Phantom@love.com (Фантом-любовь) | страница 21



Он осторожно выскользнул из маминых объятий и, вставив ноги в её туфли, пошлепал к туалету, дорога к которому за две недели пути была уже освоена им досконально. Со всех полок торчали чьи-то руки или голые пятки, и приходилось обминать препятствия, как заправскому лыжнику кочки и пни. Мутный запах перегара, кислого табака и несвежих тел влипал в глаза, а в туалете шибануло в нос, сильнее чем в мамином коровнике.

Выскочив оттуда, он обнаружил двери в тамбур и попытался их отворить, но вездесущая мама уже была начеку и, подхватив Фильку на руки, совсем не больно шлепнула его по заднице:

— А кому было сказано — нельзя туда!

Сказано было, действительно, неоднократно.
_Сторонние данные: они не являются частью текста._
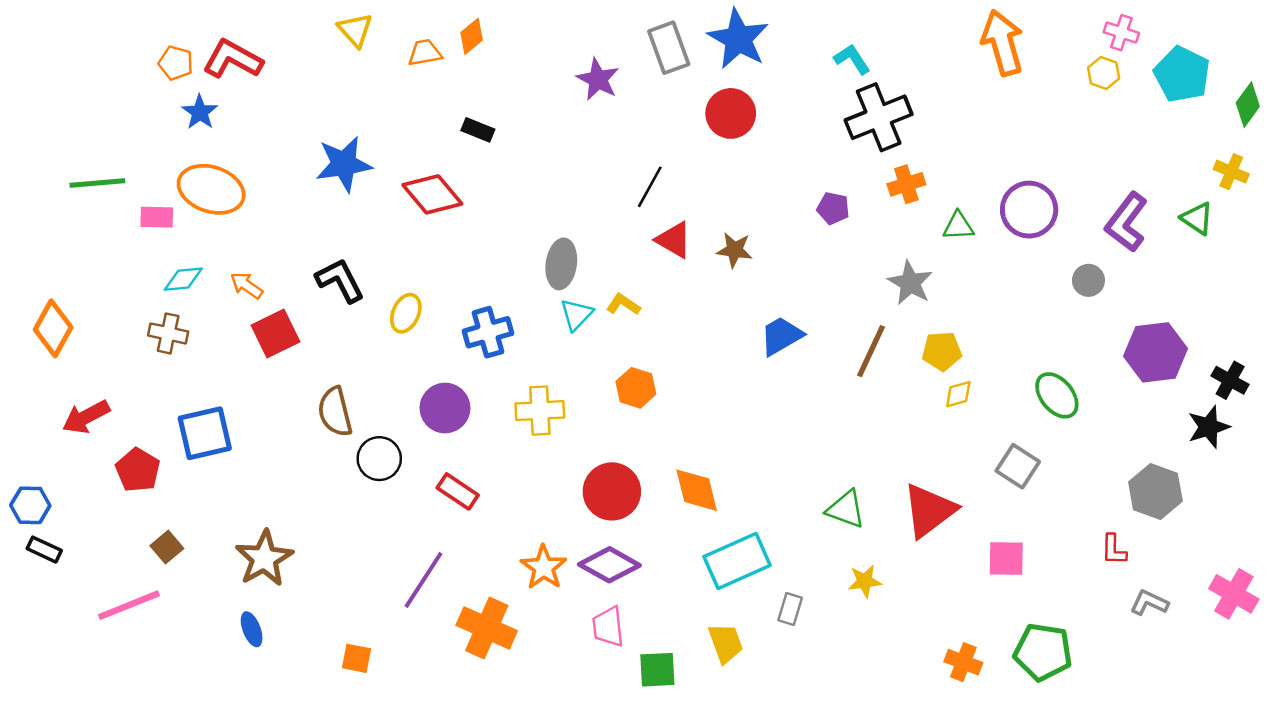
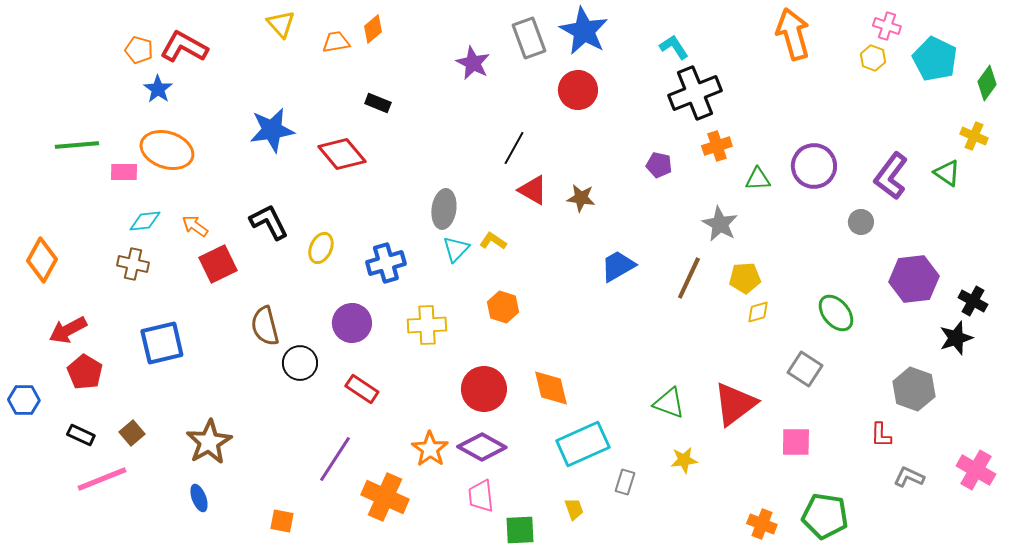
red pentagon: (138, 470) -> (85, 372), moved
black rectangle: (44, 550) -> (81, 435), moved
yellow trapezoid: (726, 643) -> (574, 509), size x0.7

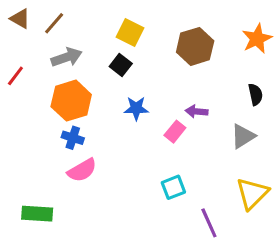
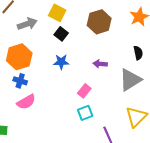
gray arrow: (67, 57) -> (27, 24), moved
black square: (121, 65) -> (61, 34), moved
pink rectangle: (175, 132) -> (84, 91), moved
gray triangle: (243, 136) -> (130, 80), size x1.4

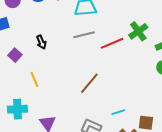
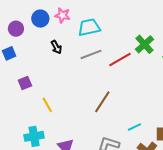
black arrow: (41, 42) -> (56, 47), moved
purple square: (15, 55) -> (25, 83), turned 32

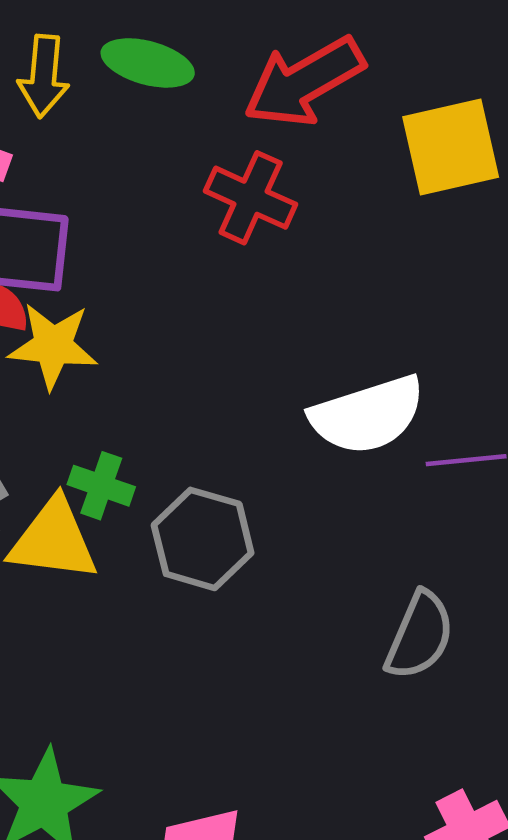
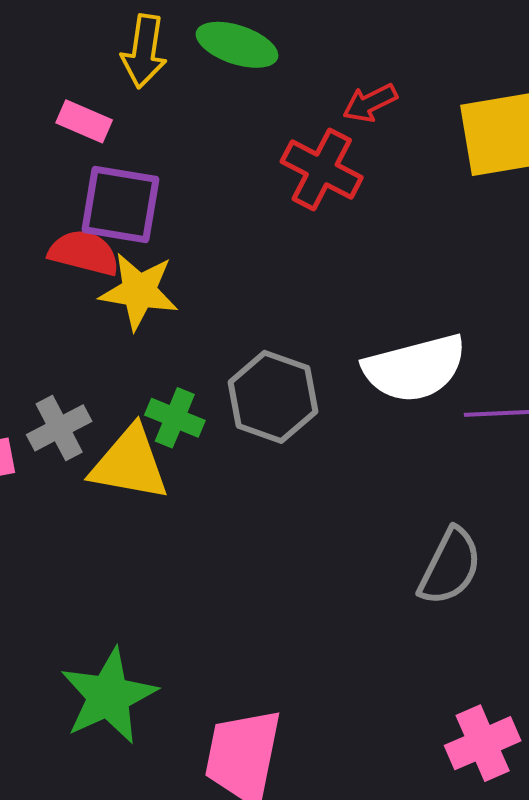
red arrow: (304, 82) -> (370, 103), moved, size x0.5
gray hexagon: (203, 539) -> (273, 397), moved

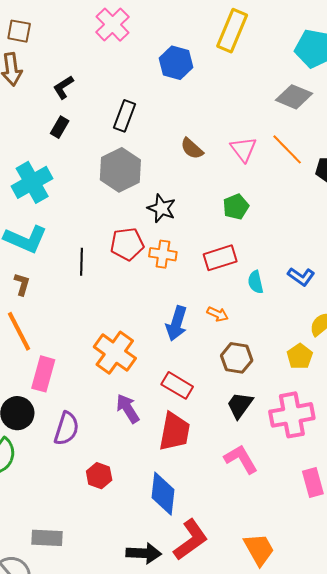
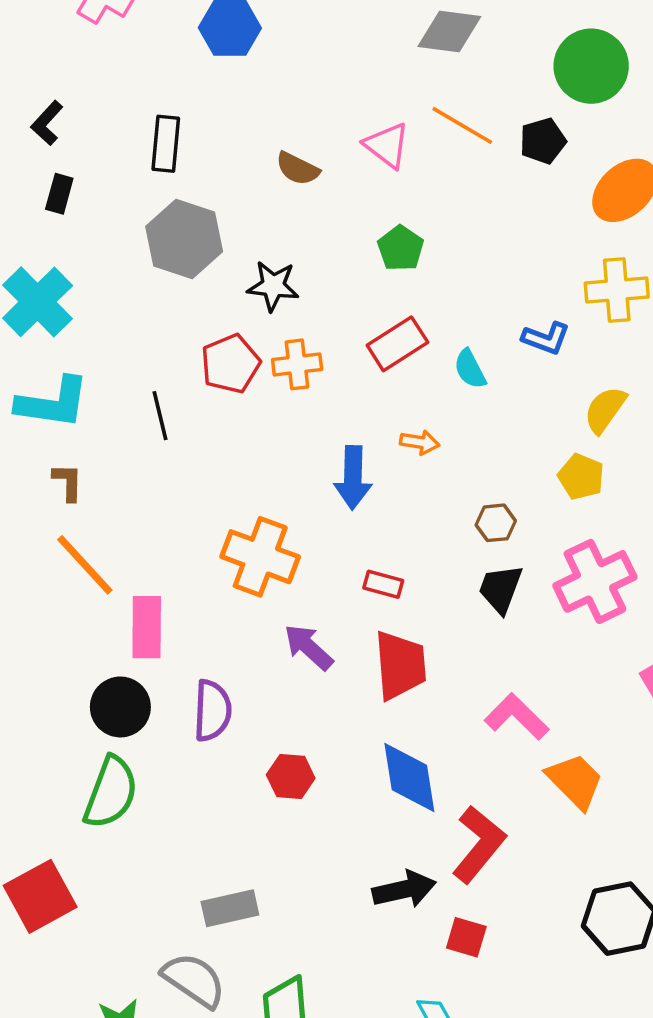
brown hexagon: (237, 358) -> (496, 523), moved, size x0.7
red rectangle: (177, 385) -> (383, 584), size x0.7
pink L-shape: (241, 459) -> (517, 717), moved
orange trapezoid: (259, 549) -> (575, 781), moved

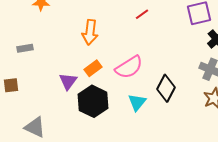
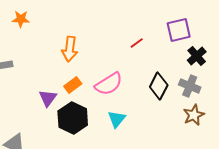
red line: (142, 14) -> (137, 43), moved
black diamond: (166, 88) -> (159, 86), moved

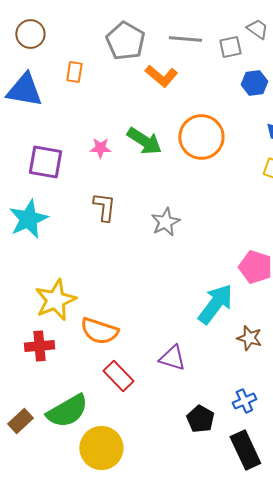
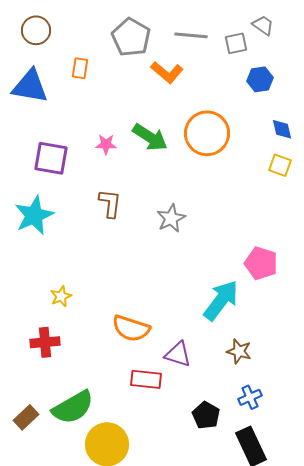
yellow star: (55, 300) -> (61, 296), size x0.5
orange semicircle: (99, 331) -> (131, 328), moved
brown star: (249, 338) -> (239, 351), moved
red rectangle: (118, 376) -> (146, 379), moved, turned -40

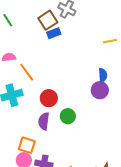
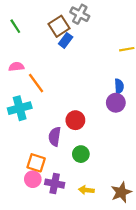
blue rectangle: (54, 33) -> (66, 40), turned -32
red circle: (49, 98) -> (75, 120), moved
green circle: (68, 116) -> (81, 154), moved

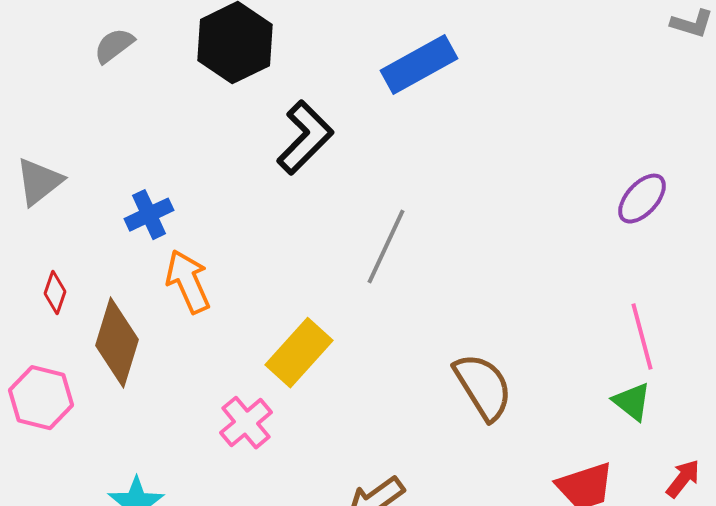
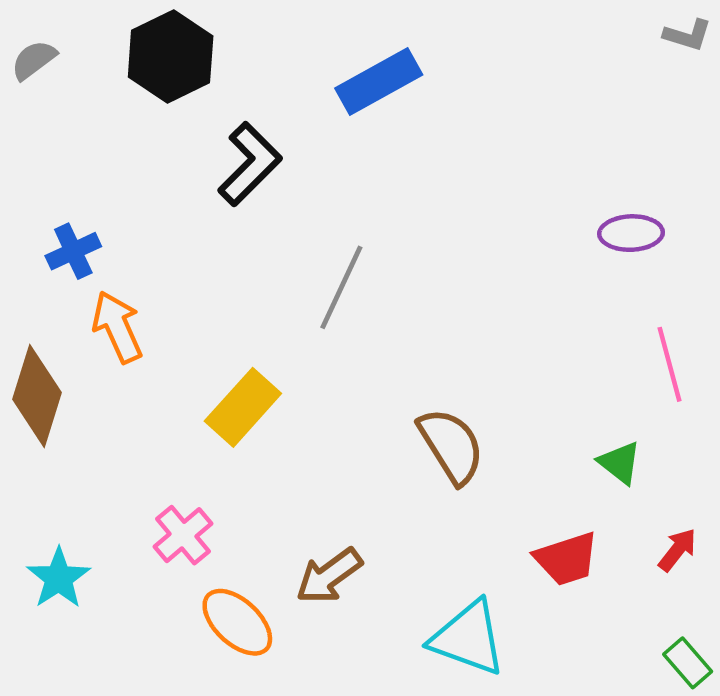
purple ellipse: (642, 199) -> (631, 233), turned 46
pink line: (642, 337) -> (669, 364), moved
pink cross: (246, 423) -> (183, 535), moved

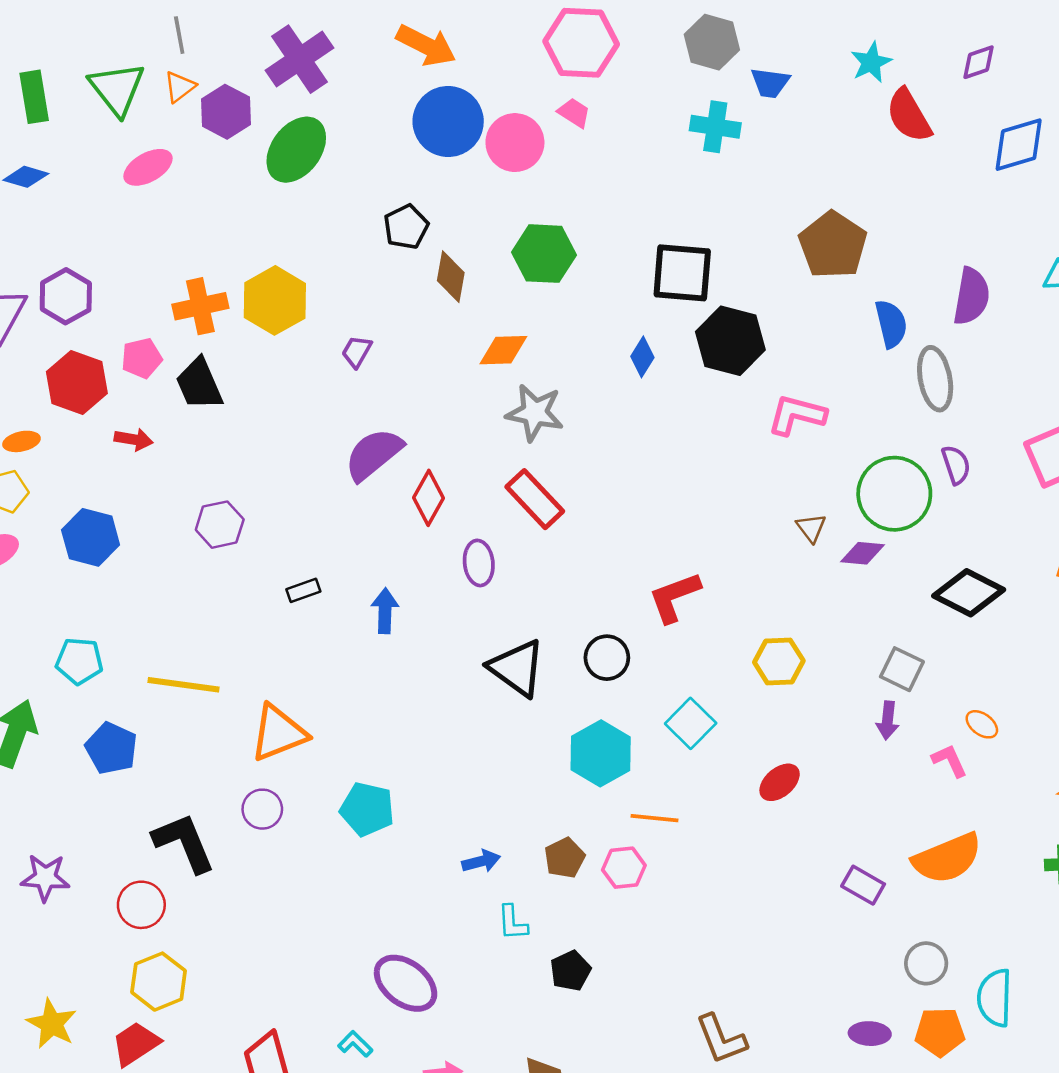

Но ехать в поезде было невообразимо скучно и противно, хотелось выбежать во двор, или вообще, куда-нибудь убежать. Каждый день в вагон вваливались и вываливались люди с мешками, корзинами; мужики в сапогах, фуфайках и в офицерских галифе и бабки в гладких чёрных плюшевых жакетах.

А они все ехали и ехали.

В последние дни после остановок поезда папа приносил кучу всяких вкусностей — невиданные ранее абрикосы, шершавые огурчики с пупырышками и белые наливные яблоки.

Время от времени к ним подсаживались попутчики, и тогда на столе появлялся мутноватый самогон, огромные луковицы и перламутровые, бело-розовые кусочки сала верхом на черных шматках хлеба.

Говорили об одном.

Умер кто-то важный и страшный, и теперь все ждали, что будет дальше. Одни верили, что теперь будет другая жизнь, другие — постоянно оглядывались и шептали о своих тревогах. Что это за штука такая, «культ личности», Филя так и не понял, но внимательно вслушивался в длинные монологи о житье-бытье в тылу и на фронте. Мама старалась в разговоры не вмешиваться, лишь один раз, когда пьяный мужик стал орать, что войну выиграл он и другие штрафники, очень побледнела и сказала дядьке: «Встать! Смирно!»

Здесь Филя с удивлением узнал, что мама была лейтенантом, а папа «так и не успел», потому что был гораздо моложе мамы.

Зато папа знал, что нужно делать, когда на десятый день дороги начала страшно чесаться Филькина голова. После очередной стоянки поезда он вернулся в вагон с бутылкой керосина, и мама напялила Фильке на голову полотенце, пропитанное этой вонючей гадостью, а сверху повязала свой платок.

Было очень стыдно сидеть в женском платке, и Филя целый день прятался в углу от посторонних глаз, тем более что какая-то сумасшедшая тётка, разглядев его, радостно запричитала: «Ой, як оченятка у вашоi дiвчинки! Як соняшники!» — и начала пихать ему в руки белые семечки. Мужественно отказавшись от вкусного подарка, Филя не стал даже отвечать на явную глупость, но очень обиделся на маму.